After watching Emmanuel Macron for any length of time you understand why his wife whacked him. What an insufferable little twerp he is.
The French president marked the end of his state visit to Britain with a news conference at Northwood military HQ, Herts. At his side stood Sir Keir Starmer, playing the role of spare part. The nasal knight has seldom looked so potatoey.
All eyes were on Napoleon, which is just how he likes it. He was dressed in a waistcoat – odd for such a hot day – and his hairdo had been tweezered to the left, presumably to disguise a bald spot. Unless a patch of fur had been ripped out by Brigitte.
He kept tilting his head to make sure we could admire his long sideburns. A good inch longer than Sir Keir’s, they were.
The rough format was as follows: our old pudding gave stubby answers, biting on his lower lip and telling us what a ‘serious’ fellow he was. Sir Keir’s voice becomes plainer by the week. What a lustreless blob he is. He kept looking over to Macron in affection or envy.
Then the floor was given to the mighty midget, his blue eyes suddenly dazzling like BMW headlights. Off he went, juddering his chin in an imperious manner, shoulders twitching a little as he was energised by the attention.
These answers, as long as speeches in a Racine tragedy, were relayed by a simultaneous translation chap who sounded less like a Man of Destiny and more like an accountant from Penge.
Macron was burbling forth about the European pillars of Nato, pragmatic roadmaps, the wickedness of demagoguery and so forth, while Brian the translator, or whatever his name was, made it sound wonderfully mundane. M Macron hogged the airtime. He was elliptical, which is to say incomprehensible, his answers full of abstract concepts. But one thing became clear: he was obsessed with Brexit.

The French president marked the end of his state visit to Britain with a news conference at Northwood military HQ, Hertfordshire, alongside the Prime Minister

At Emmanuel Macron’s side stood Sir Keir Starmer, playing the role of spare part
The longer the press conference lasted, the more he attacked Brexit, each time with greater vigour, almost until one of his eyelids started quivering and a tic developed in his cheeks, Herbert Lom-style.
He raged that Brexit had made everything worse. Brexit had been ruinous to trade. Quite how that tallied with his boast that Anglo-French trade was now higher than it was when we were in the European Union, it was hard to say. On small boats and illegal immigration, ‘the British people were sold a lie that Europe was the trouble!’
And yet, and yet, Belgium has been rather brilliant at stopping small boats. Much better than France.
Maybe the problem with the small-boats crisis has not been ‘Europe’ but ‘Macron’ – and all because our bolt for freedom left him with fewer opportunities to meddle in our affairs.
Questions from the media were opened by our own Monsieur Chatty, ITV’s Robert Peston, a man whose bulletin intros and upsums can be divided into several chapters, complete with index and footnotes. This time, in fact, he did rather well, and even spoke French, noting that France had pocketed ‘700 million livres’ of our money to do beggar all about stopping those inflatables.
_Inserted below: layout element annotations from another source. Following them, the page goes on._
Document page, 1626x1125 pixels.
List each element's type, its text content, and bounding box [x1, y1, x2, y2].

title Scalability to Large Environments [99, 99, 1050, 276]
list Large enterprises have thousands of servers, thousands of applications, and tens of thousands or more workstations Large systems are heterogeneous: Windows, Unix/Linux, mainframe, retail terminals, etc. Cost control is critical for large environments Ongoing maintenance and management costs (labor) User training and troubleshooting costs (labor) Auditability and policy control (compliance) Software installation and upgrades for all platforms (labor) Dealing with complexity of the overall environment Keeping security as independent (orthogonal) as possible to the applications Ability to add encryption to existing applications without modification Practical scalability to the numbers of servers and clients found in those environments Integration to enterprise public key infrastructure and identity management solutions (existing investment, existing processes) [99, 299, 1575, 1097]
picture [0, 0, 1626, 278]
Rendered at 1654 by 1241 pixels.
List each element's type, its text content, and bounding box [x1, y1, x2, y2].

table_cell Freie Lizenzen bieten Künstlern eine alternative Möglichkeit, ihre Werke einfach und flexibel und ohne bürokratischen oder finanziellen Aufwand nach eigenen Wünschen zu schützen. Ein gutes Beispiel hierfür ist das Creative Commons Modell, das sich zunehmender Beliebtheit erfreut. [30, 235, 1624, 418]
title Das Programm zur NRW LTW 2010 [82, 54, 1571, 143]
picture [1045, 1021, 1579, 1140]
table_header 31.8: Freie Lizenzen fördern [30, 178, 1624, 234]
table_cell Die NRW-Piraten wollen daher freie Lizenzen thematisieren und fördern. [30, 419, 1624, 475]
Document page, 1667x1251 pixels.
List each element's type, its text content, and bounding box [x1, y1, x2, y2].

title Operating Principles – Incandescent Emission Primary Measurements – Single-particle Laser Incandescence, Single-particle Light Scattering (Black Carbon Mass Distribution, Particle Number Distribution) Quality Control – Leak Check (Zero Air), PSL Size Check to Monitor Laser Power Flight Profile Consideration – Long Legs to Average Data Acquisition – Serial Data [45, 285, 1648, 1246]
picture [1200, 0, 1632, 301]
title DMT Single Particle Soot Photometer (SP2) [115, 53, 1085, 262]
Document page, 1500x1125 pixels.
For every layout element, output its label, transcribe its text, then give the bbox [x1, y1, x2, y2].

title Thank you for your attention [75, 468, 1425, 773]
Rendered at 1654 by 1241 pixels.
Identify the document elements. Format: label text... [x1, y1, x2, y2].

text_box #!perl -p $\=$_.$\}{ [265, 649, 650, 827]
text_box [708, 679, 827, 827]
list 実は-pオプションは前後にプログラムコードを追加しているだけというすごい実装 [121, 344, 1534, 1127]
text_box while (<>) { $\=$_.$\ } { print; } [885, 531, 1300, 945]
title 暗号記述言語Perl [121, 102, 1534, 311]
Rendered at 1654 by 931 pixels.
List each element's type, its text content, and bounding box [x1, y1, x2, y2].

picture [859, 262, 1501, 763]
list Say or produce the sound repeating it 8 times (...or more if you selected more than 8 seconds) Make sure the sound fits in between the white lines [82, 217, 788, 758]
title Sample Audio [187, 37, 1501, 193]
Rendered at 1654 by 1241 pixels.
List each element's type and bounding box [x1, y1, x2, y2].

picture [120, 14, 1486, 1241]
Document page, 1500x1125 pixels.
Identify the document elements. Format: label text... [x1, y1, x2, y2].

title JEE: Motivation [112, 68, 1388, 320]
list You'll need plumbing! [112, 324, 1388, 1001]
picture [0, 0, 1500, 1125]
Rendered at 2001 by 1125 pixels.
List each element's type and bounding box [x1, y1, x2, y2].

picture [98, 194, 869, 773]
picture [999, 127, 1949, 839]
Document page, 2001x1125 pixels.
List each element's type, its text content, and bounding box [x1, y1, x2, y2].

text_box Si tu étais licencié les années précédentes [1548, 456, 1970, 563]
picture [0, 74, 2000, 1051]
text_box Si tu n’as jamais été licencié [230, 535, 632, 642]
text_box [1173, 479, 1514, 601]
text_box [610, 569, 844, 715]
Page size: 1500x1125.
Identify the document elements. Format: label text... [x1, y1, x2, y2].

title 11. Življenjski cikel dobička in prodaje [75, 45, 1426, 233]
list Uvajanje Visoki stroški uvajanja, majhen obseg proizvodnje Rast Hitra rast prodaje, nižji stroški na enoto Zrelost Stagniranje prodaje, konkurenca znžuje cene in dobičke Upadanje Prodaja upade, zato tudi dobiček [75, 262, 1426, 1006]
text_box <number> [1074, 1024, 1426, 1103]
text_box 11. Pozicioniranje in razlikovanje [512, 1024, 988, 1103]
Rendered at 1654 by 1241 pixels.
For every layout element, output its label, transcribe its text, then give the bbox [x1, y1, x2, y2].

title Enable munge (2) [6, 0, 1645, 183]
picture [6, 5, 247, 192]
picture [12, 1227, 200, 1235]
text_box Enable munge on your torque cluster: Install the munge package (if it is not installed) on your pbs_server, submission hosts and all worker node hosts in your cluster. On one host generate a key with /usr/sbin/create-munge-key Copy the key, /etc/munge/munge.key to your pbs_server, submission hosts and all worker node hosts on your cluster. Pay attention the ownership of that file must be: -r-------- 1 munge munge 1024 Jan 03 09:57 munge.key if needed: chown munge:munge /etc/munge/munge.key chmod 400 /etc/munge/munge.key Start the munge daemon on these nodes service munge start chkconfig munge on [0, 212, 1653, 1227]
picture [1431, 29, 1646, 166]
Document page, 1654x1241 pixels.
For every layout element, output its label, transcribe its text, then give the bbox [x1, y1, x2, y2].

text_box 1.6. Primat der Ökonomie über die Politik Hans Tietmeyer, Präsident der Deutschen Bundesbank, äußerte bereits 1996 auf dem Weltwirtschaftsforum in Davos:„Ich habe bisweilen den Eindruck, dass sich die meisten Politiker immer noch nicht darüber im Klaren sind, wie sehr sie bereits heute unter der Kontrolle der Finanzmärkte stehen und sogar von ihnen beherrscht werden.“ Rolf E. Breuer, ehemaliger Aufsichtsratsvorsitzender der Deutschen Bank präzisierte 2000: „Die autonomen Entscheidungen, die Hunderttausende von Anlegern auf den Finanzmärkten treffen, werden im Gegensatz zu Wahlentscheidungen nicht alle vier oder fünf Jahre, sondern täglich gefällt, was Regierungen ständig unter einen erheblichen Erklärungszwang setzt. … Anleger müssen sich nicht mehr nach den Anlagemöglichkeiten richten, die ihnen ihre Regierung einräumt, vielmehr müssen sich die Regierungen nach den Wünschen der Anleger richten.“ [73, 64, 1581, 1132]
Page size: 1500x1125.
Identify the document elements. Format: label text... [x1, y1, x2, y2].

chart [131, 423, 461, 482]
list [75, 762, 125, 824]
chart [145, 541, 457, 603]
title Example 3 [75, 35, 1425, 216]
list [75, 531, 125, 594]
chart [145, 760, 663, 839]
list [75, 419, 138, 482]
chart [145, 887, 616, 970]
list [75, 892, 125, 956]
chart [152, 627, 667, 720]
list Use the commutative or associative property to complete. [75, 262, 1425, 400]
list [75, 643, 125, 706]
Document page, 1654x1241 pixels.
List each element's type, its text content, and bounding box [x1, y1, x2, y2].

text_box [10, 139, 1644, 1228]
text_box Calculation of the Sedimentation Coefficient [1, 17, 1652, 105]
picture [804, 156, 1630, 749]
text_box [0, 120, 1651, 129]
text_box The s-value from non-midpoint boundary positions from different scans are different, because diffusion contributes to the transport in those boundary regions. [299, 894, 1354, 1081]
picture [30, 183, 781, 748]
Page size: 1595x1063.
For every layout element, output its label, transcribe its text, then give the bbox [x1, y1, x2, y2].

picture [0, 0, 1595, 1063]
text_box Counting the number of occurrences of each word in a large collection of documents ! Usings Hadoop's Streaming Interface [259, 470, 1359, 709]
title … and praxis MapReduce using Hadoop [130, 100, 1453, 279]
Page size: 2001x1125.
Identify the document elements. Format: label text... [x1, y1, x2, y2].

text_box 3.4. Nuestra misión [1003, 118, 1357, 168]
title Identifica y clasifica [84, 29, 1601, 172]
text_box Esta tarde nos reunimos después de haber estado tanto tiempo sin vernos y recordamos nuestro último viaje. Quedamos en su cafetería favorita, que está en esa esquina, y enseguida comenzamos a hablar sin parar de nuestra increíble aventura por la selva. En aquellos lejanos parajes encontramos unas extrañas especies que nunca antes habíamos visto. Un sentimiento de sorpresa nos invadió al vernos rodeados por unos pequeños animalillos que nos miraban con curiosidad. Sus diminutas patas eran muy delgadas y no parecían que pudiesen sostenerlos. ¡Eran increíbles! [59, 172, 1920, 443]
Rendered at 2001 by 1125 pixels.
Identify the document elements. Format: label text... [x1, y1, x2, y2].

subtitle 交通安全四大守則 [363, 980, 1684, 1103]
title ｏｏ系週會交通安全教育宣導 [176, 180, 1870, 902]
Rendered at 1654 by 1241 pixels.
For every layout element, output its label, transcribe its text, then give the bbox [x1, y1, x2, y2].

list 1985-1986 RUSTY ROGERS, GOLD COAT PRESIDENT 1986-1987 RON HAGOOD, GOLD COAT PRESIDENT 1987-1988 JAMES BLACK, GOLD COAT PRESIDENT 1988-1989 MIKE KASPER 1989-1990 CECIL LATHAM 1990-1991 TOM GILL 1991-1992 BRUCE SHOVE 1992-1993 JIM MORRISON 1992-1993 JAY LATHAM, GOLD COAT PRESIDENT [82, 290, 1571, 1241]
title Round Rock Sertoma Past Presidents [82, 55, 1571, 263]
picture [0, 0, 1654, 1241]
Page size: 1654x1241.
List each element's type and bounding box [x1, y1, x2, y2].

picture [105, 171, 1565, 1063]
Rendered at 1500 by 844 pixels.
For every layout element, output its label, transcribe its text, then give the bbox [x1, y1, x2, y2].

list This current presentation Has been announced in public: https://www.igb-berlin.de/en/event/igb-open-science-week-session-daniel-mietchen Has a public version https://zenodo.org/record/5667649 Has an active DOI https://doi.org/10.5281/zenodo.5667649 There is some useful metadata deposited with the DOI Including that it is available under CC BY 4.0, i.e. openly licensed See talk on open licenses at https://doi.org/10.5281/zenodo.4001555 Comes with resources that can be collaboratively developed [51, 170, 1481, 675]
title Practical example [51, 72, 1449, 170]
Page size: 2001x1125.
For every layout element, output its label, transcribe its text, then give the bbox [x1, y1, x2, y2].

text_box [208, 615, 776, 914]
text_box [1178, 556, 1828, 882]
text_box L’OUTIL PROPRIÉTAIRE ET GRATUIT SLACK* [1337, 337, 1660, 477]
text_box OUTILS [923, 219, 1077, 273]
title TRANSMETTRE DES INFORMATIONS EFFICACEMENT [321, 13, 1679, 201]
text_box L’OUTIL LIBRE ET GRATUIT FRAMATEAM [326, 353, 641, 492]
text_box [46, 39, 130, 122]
Peston also observed that M Macron and Sir Keir were members of ‘a slightly beleaguered class of centrist leaders’ and he wondered if they were exchanging tips on how to survive.
This was intended as a playful remark but they both became distinctly huffy about it. Sir Keir pushed out a pouty lip and complained that it was ‘really important to show that social democracy has the answers’.
As for Macron, he flew into an impenetrable riff about how his political philosophy was based on science rather than things such as… Just as he was going to say the B word, a male orderly stepped in, jabbed him in the derriere with a large sedative and sewed him into a white straitjacket, to be flown back to his home country where he is such an overwhelming failure.